死生観と言いたいところだが、ここは生きることとしたい。人は意図して生を受けたわけではない。生きる事を意識しているわけでもない。

デカルトは「我思う、ゆえに我あり」と言った。つまり、思考すること、意識することが存在の証明だとした。 この立場に立てば、「生きていることを意識する」という行為そのものが、人間の存在の根幹にある。 だとすれば、生きることを意識することは、単なる副産物ではなく、存在の本質そのものとも言える。

しかし、ハイデガーは「死に向かう存在」として人間を捉えた。 つまり、人は死を意識するからこそ、生を意識する。 この視点では、「生きることを意識する」とは、死の不可避性を前提にした、有限性の自覚だ。 だからこそ、日常の中でその意識はしばしば忘却され、危機や喪失の中で突如として浮上する。
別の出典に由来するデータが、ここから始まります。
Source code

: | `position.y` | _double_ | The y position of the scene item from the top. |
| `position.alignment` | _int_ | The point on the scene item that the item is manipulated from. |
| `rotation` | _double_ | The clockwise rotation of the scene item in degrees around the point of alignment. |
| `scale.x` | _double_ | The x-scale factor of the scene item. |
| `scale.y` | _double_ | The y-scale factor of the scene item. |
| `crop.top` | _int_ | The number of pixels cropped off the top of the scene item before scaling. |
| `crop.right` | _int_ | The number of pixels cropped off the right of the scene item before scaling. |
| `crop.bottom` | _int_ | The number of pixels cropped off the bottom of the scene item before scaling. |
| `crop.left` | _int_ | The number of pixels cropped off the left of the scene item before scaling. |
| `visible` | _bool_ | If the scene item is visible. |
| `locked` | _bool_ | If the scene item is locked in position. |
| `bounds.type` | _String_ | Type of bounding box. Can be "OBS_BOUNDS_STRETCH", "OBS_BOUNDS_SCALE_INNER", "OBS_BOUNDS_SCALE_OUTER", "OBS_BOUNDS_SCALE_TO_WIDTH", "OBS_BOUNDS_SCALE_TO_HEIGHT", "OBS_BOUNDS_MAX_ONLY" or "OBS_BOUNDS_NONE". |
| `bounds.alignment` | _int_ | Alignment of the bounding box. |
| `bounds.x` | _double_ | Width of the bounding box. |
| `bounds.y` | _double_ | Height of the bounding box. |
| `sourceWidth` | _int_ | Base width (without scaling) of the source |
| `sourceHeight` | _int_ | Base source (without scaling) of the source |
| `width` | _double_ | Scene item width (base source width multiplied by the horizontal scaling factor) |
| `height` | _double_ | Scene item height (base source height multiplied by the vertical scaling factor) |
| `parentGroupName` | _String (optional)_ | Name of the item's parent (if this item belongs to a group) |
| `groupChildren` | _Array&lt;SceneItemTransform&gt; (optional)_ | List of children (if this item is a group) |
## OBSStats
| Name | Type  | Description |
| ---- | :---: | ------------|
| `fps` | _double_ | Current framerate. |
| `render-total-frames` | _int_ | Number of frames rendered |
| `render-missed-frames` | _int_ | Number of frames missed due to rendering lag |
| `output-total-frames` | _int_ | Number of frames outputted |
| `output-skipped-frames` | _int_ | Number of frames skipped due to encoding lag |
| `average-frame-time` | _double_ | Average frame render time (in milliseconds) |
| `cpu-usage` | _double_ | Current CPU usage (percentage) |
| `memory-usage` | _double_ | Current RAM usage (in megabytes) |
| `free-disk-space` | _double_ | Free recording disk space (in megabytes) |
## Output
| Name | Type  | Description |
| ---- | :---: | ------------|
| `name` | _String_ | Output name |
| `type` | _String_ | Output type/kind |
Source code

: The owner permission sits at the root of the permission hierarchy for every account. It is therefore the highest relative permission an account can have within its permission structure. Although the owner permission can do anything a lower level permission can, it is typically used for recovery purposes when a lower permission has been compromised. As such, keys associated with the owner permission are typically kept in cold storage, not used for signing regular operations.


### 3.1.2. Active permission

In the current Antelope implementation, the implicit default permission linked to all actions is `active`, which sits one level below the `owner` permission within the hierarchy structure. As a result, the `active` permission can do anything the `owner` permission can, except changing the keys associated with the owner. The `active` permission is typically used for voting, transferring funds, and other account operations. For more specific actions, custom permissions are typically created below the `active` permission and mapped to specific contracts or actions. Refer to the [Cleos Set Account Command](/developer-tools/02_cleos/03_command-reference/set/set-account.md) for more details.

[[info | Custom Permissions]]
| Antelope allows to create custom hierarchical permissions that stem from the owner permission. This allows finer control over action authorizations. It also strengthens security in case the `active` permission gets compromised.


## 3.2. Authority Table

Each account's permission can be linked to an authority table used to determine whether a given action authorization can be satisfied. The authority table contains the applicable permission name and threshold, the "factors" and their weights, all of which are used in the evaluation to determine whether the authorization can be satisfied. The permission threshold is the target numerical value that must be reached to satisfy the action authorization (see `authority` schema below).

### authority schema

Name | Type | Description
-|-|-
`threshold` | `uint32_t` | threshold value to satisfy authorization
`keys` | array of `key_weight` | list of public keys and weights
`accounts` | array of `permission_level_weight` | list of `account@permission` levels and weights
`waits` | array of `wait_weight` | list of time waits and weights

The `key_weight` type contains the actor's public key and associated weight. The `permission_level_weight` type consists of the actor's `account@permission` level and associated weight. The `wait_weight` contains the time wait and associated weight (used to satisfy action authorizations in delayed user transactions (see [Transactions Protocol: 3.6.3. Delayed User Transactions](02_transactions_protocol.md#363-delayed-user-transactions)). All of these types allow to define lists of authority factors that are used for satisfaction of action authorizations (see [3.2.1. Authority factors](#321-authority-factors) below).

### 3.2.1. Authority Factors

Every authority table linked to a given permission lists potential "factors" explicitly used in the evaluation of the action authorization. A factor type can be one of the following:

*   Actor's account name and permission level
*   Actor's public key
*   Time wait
さらに仏教的な観点から言えば、「生きている」という感覚すらも、無常の中の一時的な錯覚かもしれない。 「生死一如」、生と死は分かたれたものではなく、同じ流れの中にある。 この視点では、「生きることを意識する」こと自体が、執着や自我の働きとされることさえある。

意識は常に変化し、形をとどめず、でも確かにそこにある。 意識は生だとも言えない。じゃぁ無意識は?という事になるからだ。年始早々こんな事を考える。とても大きな課題だとあらためて思った。